There is no profit motive in doing studies on non-proprietary products.
As a result, sometimes a study may be done out of academic interest out of some minor grant money that is lying around for whatever reason, but due to financial limitations, convenience limitations, and what might be called habits of a given field, such studies usually are inherently incapable of resolving small effects.
In this case what I mean by habits of a given is that in exercise science, it is the case that whenever taking either an untrained population or a bunch of guys who train half-assedly, when putting them on a program for (for example) 8 weeks there will be a great deal of variation in results among the placebo group.
Some guys will add 10 lb of muscle, some will lose 5, etc. Not from the placebo actually having any such effects, but from random variation.
It then is assumed that random variation is as severe among the treatment groups.
So when having for example 10 or 11 subjects per treatment group as was the case in this study, even if the average of the data were say a 3 lb increase in LBM and even if this is an actual effect (caused by the treatment) it might well be found “insignificant” and reported as being no increase.
Alternately, a compound could have a real effect of say the 3 lb in 8 weeks, which would be excellent, yet the observed average could come out as zero, by chance alone.
Worse, the above doesn’t result in a situation where if such a study does report a “statistically significant” effect, then wow, it must really be something to have overcome the above difficult situation.
Quite the contrary: more than 5% of the time, treatments of zero efficacy will be found to have “statisticallyh significant” efficicy to p < 0.05. The reason for this is a little complex but the simplest explanation of it is that there is publication bias towards positive results. So if let’s say 100 studies are done of treatments which in fact have no effect, and random variation is such that very nearly 5% of the time, random variation alone would cause the observed positive value, then on average about 5 of these studies will be published and reported as the treatments having a “statistically significant, p < 0,.05” real effect.
Probably most – or if proprietary, all – of the 95 other studies won’t be published at all.
So apparently-positive results in studies of the sort that this one was must be looked at very carefully as well.
Not a lot can be concluded from studies of this type. Actually I think they are of less value than simply trying something oneself, provided that one – if acquiring an initial opinion that something seemed to work for him – also tries discontinuining it, and then restarting it again after a time.
If not doing this but just sticking with something that really seemed to make a difference, sometimes it will be coincidence that what was a good period of time for the body or for training just happened to fall at the same time as introducing the supplement. So one does have to take a little care with personal experimentation as well.
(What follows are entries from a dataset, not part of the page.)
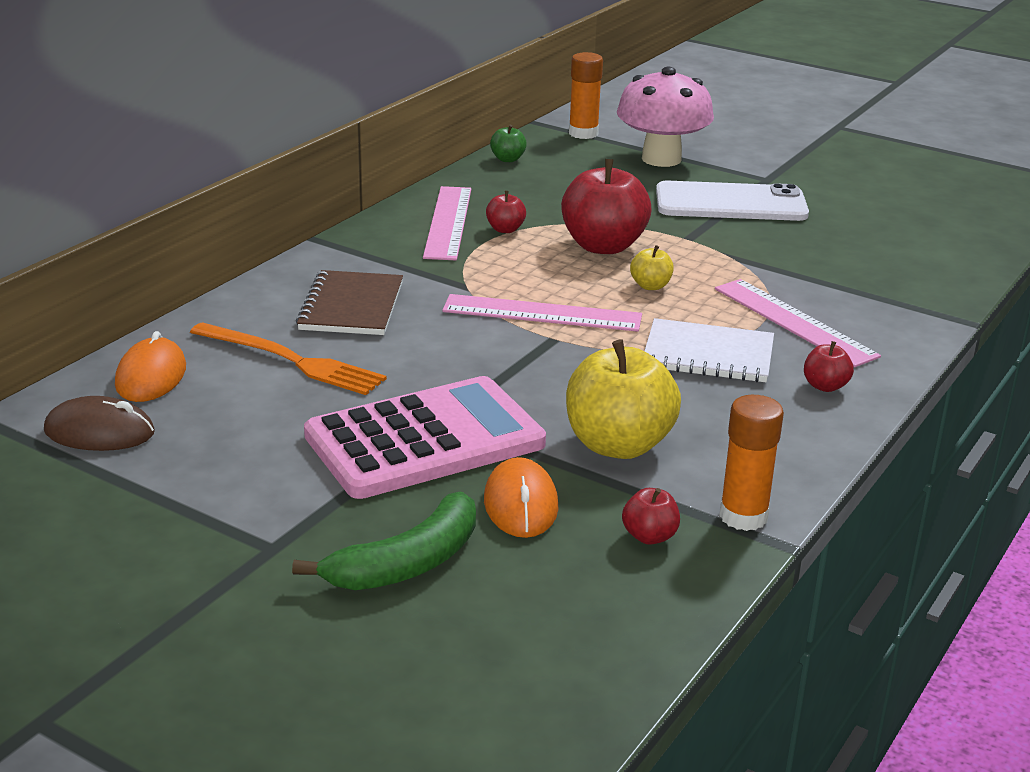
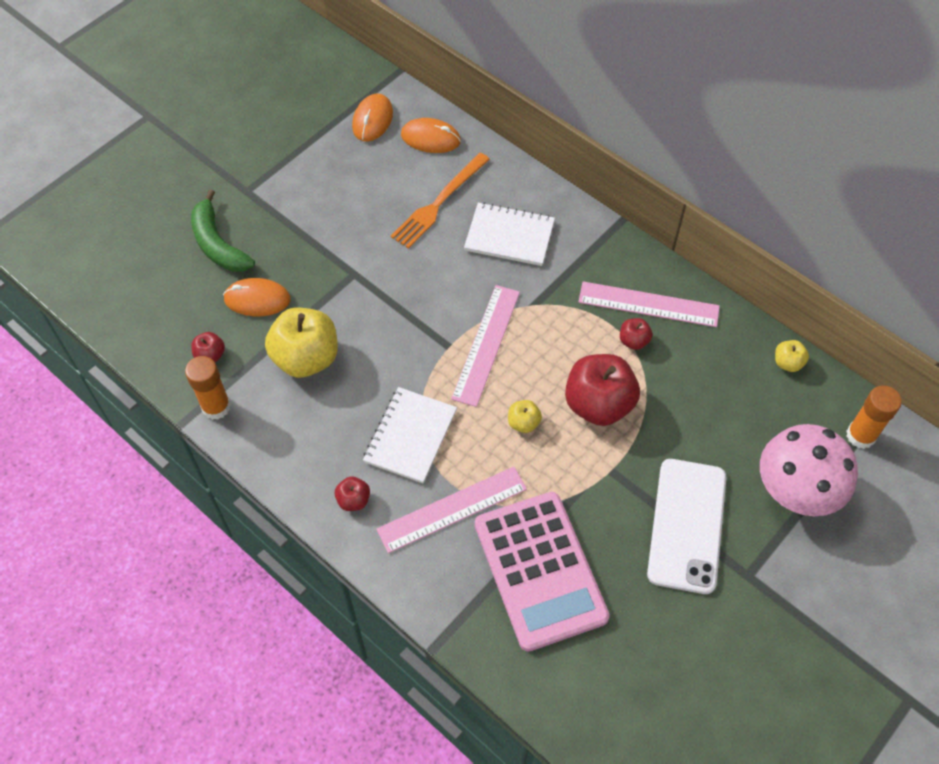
camera: 100 degrees right, 30 degrees up
brown mouse [44,396,155,451] -> orange mouse [352,94,393,142]
brown notebook [296,270,403,335] -> white notebook [464,202,555,266]
pink calculator [304,376,546,499] -> pink calculator moved to [475,492,610,652]
green apple [490,125,527,162] -> yellow apple [775,340,809,372]

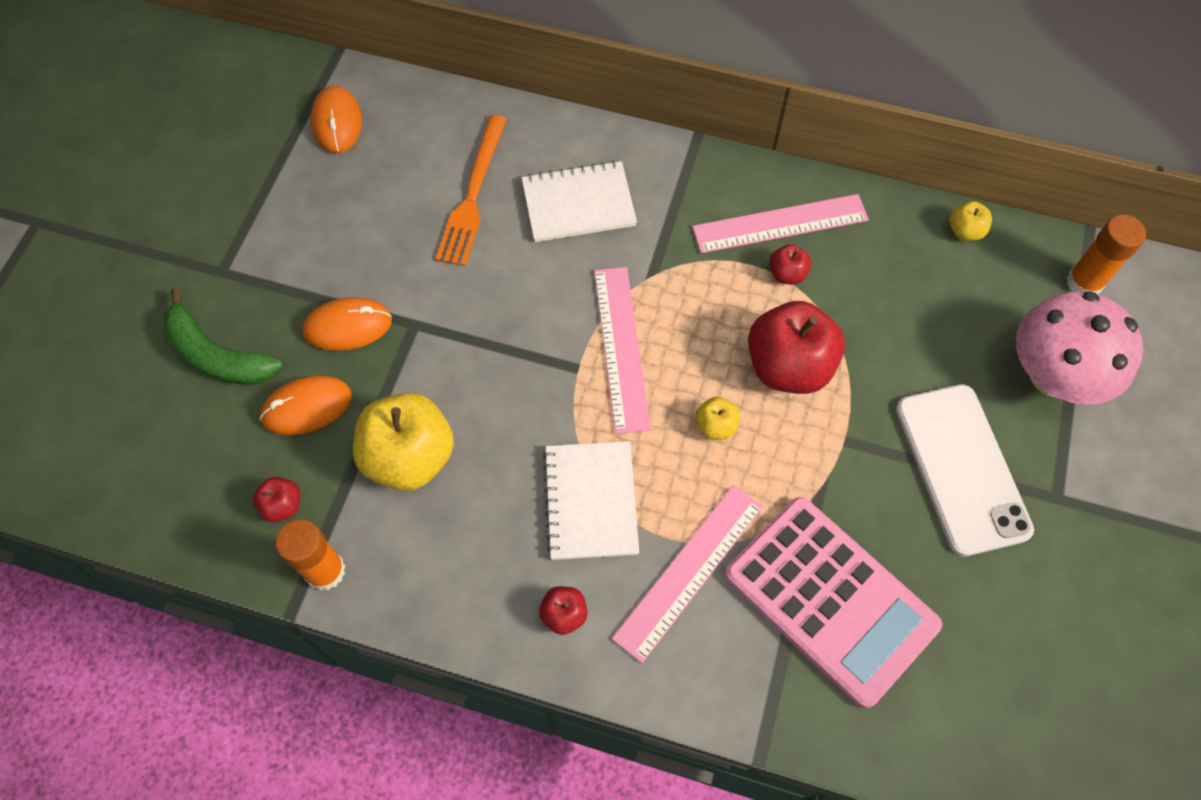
camera: 25 degrees left, 5 degrees up
orange mouse [401,118,461,153] -> orange mouse moved to [302,297,392,351]

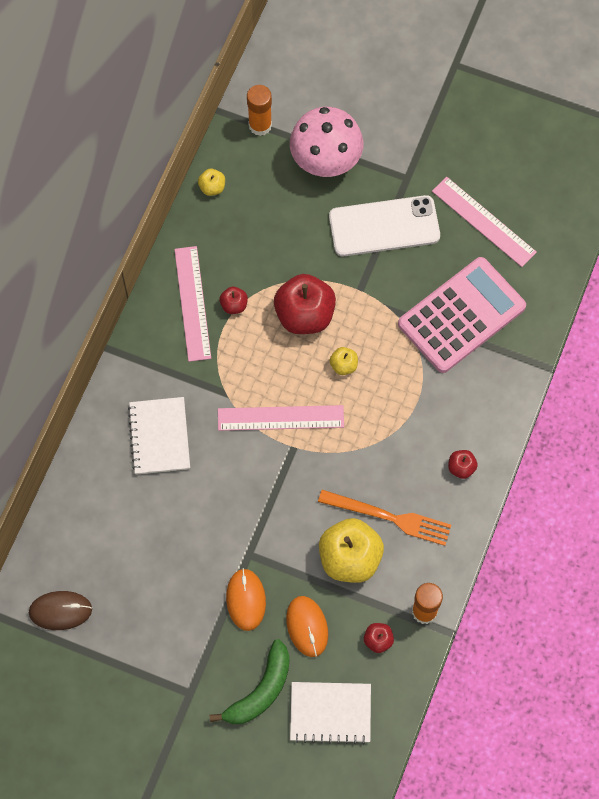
camera: 85 degrees left, 5 degrees up
orange mouse [311,86,362,153] -> brown mouse [29,591,92,630]
orange fork [436,115,507,266] -> orange fork moved to [318,490,451,546]
white notebook [543,441,639,560] -> white notebook moved to [290,682,371,745]
pink ruler [612,485,763,663] -> pink ruler moved to [432,177,537,267]

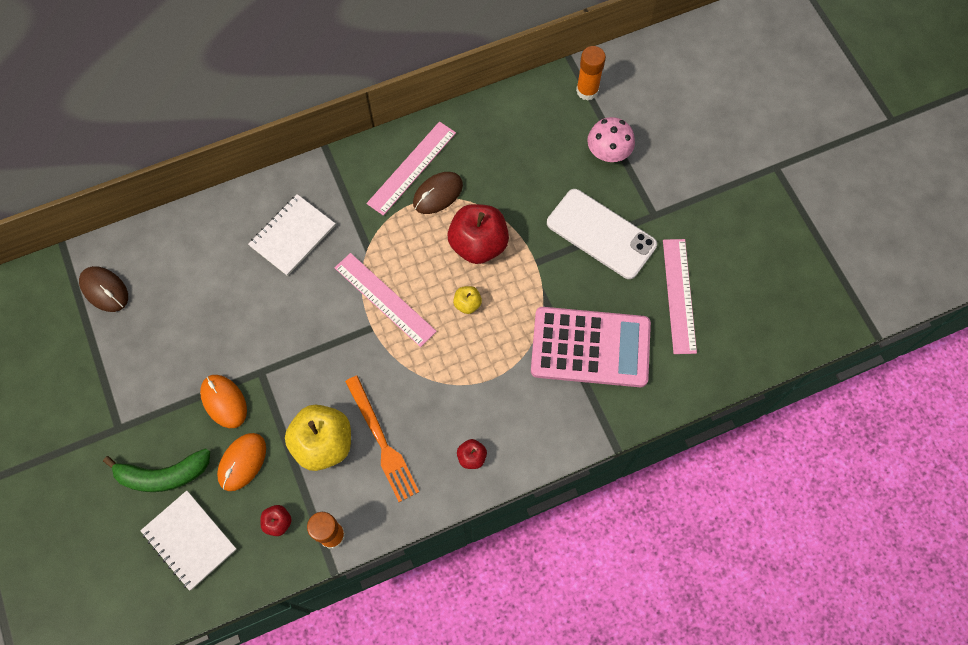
camera: 45 degrees right, 0 degrees up
yellow apple [198,169,225,196] -> none
red apple [219,287,248,314] -> brown mouse [413,172,463,214]
orange mouse [226,568,266,631] -> orange mouse turned 75 degrees counterclockwise [200,375,247,428]
pink mushroom [290,107,363,177] -> pink mushroom [587,117,635,162], size x0.66

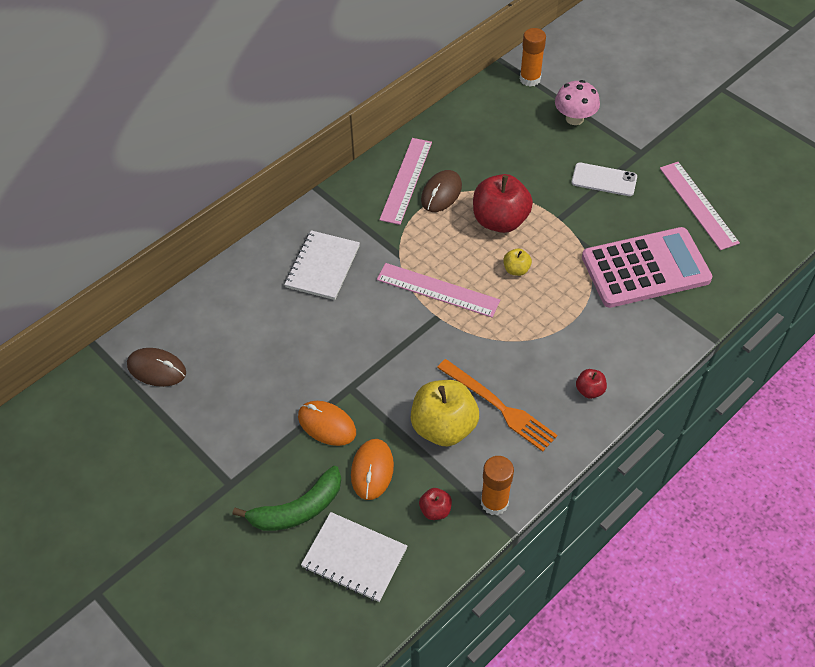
camera: 20 degrees left, 15 degrees down
white phone [547,189,657,279] -> white phone [572,163,637,196], size x0.61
How could these studies be done better? For example, if in the above study they had tried studying only one compound, they could have assigned 22-23 subjects to each group, treatment or placebo. This would have helped although the number still would have been quite marginal for detecting small effects.
Secondly and more importantly, they’d have needed a more stable set of subjects. Athletes who had been training the best they know how for quite some time and who had reached essentially a steady state are far superior subjects, because where there is no real effect, there won’t be a normal outcome of this guy adding 10 lb of muscle in 8 weeks and that one losing a few lb. Variation will be much smaller.
I’d rather informally (not for publication) have basic measurements on 5-10 guys who are at a steady-state in their training, being very consistent and hard trainers, and see what happens with them, than have all kinds of measurements on 20 guys who have been totally inconsistent and half-assed in their training and therefore can see 10 lb of muscle in 8 weeks simply from straightening up their act rather than their being a real effect.
It would be great if the university studies could combine the best of the above approaches and have say thirty (as a minimum, not optimum) subjects per group who were these consistent advanced trainers at a steady-state in their training, but this simply isn’t practical on an ongoing basis, if ever, in the university environment and would be incredibly difficult anywhere. Even if having for example a sports team, say a football team, which at first glance might seem such an environment, aside from the fact that the coach might well not want to do it, the athletes are ordinarily not in a steady-state because of the seasonal nature of most sports.